§ **THE PROBLEM**: Output only this range of the data below: the line that contains "right elbow: (862, 823)" through the final line, both ends included, each retyped exactly.

§ **SOURCE MATERIAL**:
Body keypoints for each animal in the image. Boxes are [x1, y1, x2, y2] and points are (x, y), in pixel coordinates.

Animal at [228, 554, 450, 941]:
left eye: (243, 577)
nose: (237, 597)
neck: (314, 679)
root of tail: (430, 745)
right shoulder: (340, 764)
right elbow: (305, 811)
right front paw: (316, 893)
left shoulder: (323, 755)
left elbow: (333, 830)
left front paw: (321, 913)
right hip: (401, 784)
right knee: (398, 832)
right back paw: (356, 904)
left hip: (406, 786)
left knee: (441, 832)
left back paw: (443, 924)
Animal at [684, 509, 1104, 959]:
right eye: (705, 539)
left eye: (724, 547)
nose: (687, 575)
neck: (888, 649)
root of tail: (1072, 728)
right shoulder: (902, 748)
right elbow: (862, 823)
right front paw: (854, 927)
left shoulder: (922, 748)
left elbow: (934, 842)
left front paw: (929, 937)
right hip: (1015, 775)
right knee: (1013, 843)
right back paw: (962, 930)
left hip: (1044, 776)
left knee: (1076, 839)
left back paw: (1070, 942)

§ **RESPONSE TO THIS TASK**:
right elbow: (862, 823)
right front paw: (854, 927)
left shoulder: (922, 748)
left elbow: (934, 842)
left front paw: (929, 937)
right hip: (1015, 775)
right knee: (1013, 843)
right back paw: (962, 930)
left hip: (1044, 776)
left knee: (1076, 839)
left back paw: (1070, 942)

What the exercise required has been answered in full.